TASK: Search the records for the string "also", then copy each line that has it.

[Extracted page text data]
+--

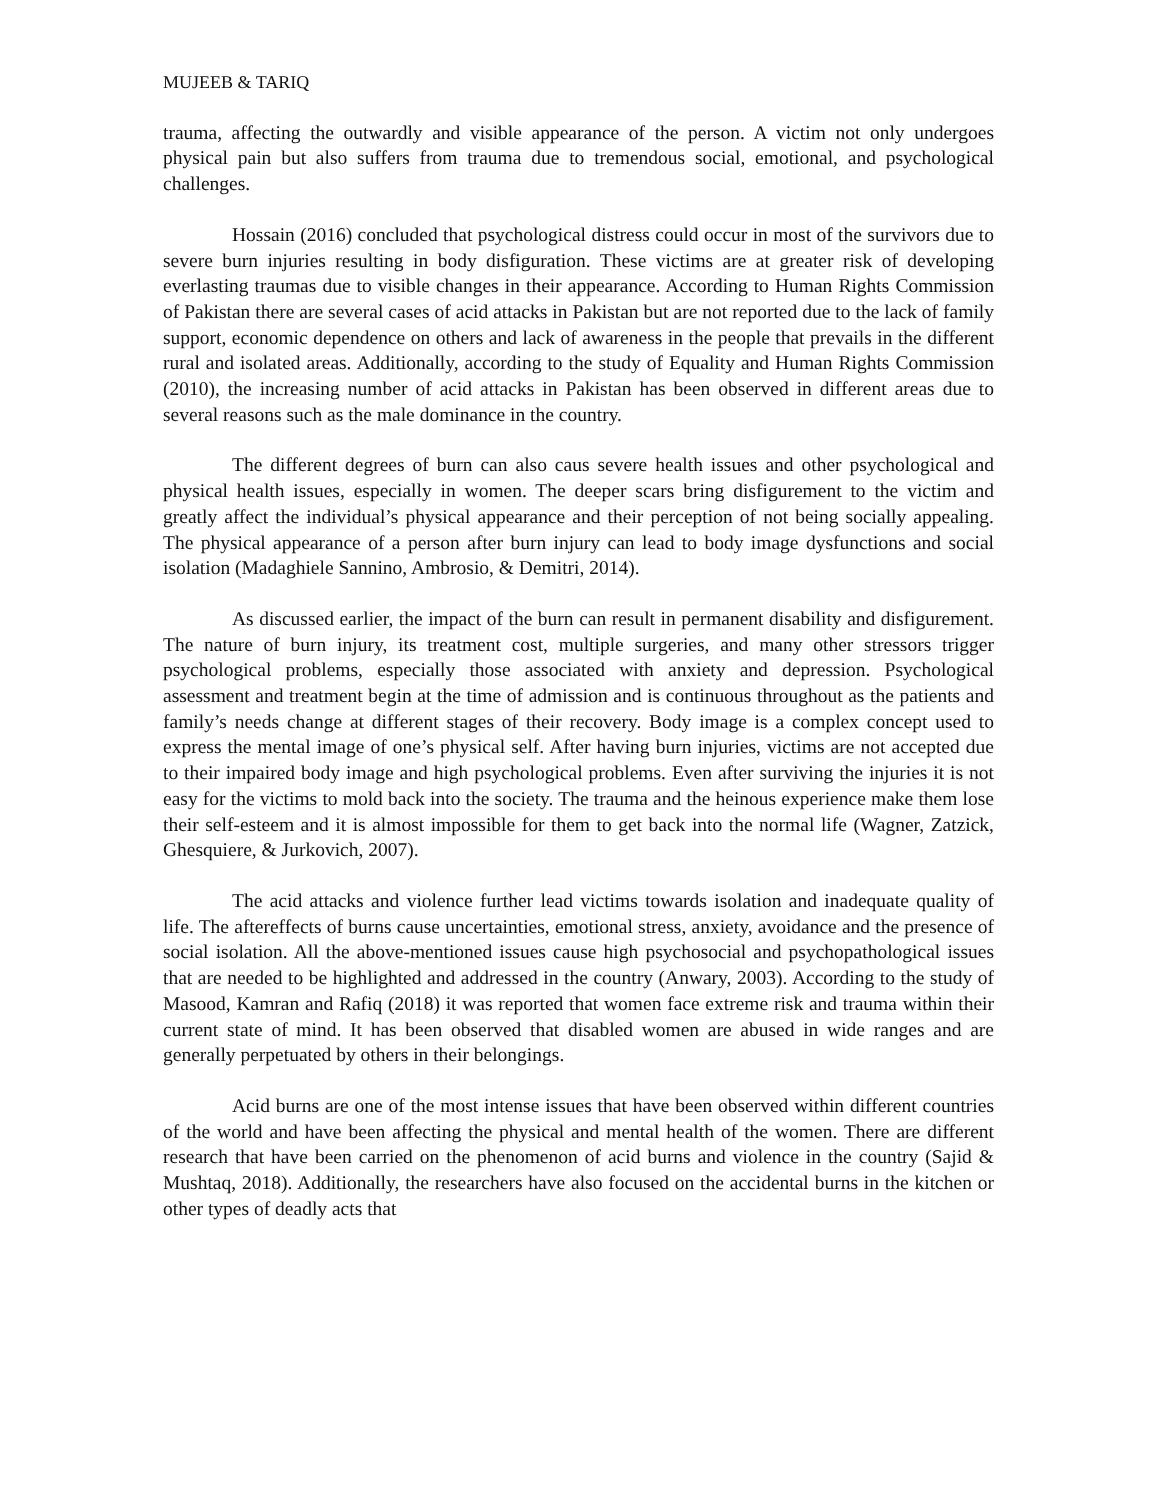MUJEEB & TARIQ
trauma, affecting the outwardly and visible appearance of the person. A victim not only undergoes physical pain but also suffers from trauma due to tremendous social, emotional, and psychological challenges.
Hossain (2016) concluded that psychological distress could occur in most of the survivors due to severe burn injuries resulting in body disfiguration. These victims are at greater risk of developing everlasting traumas due to visible changes in their appearance. According to Human Rights Commission of Pakistan there are several cases of acid attacks in Pakistan but are not reported due to the lack of family support, economic dependence on others and lack of awareness in the people that prevails in the different rural and isolated areas. Additionally, according to the study of Equality and Human Rights Commission (2010), the increasing number of acid attacks in Pakistan has been observed in different areas due to several reasons such as the male dominance in the country.
The different degrees of burn can also caus severe health issues and other psychological and physical health issues, especially in women. The deeper scars bring disfigurement to the victim and greatly affect the individual’s physical appearance and their perception of not being socially appealing. The physical appearance of a person after burn injury can lead to body image dysfunctions and social isolation (Madaghiele Sannino, Ambrosio, & Demitri, 2014).
As discussed earlier, the impact of the burn can result in permanent disability and disfigurement. The nature of burn injury, its treatment cost, multiple surgeries, and many other stressors trigger psychological problems, especially those associated with anxiety and depression. Psychological assessment and treatment begin at the time of admission and is continuous throughout as the patients and family’s needs change at different stages of their recovery. Body image is a complex concept used to express the mental image of one’s physical self. After having burn injuries, victims are not accepted due to their impaired body image and high psychological problems. Even after surviving the injuries it is not easy for the victims to mold back into the society. The trauma and the heinous experience make them lose their self-esteem and it is almost impossible for them to get back into the normal life (Wagner, Zatzick, Ghesquiere, & Jurkovich, 2007).
The acid attacks and violence further lead victims towards isolation and inadequate quality of life. The aftereffects of burns cause uncertainties, emotional stress, anxiety, avoidance and the presence of social isolation. All the above-mentioned issues cause high psychosocial and psychopathological issues that are needed to be highlighted and addressed in the country (Anwary, 2003). According to the study of Masood, Kamran and Rafiq (2018) it was reported that women face extreme risk and trauma within their current state of mind. It has been observed that disabled women are abused in wide ranges and are generally perpetuated by others in their belongings.
Acid burns are one of the most intense issues that have been observed within different countries of the world and have been affecting the physical and mental health of the women. There are different research that have been carried on the phenomenon of acid burns and violence in the country (Sajid & Mushtaq, 2018). Additionally, the researchers have also focused on the accidental burns in the kitchen or other types of deadly acts that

+--

COMPLETED EXERCISE:
trauma, affecting the outwardly and visible appearance of the person. A victim not only undergoes physical pain but also suffers from trauma due to tremendous social, emotional, and psychological challenges.
The different degrees of burn can also caus severe health issues and other psychological and physical health issues, especially in women. The deeper scars bring disfigurement to the victim and greatly affect the individual’s physical appearance and their perception of not being socially appealing. The physical appearance of a person after burn injury can lead to body image dysfunctions and social isolation (Madaghiele Sannino, Ambrosio, & Demitri, 2014).
Acid burns are one of the most intense issues that have been observed within different countries of the world and have been affecting the physical and mental health of the women. There are different research that have been carried on the phenomenon of acid burns and violence in the country (Sajid & Mushtaq, 2018). Additionally, the researchers have also focused on the accidental burns in the kitchen or other types of deadly acts that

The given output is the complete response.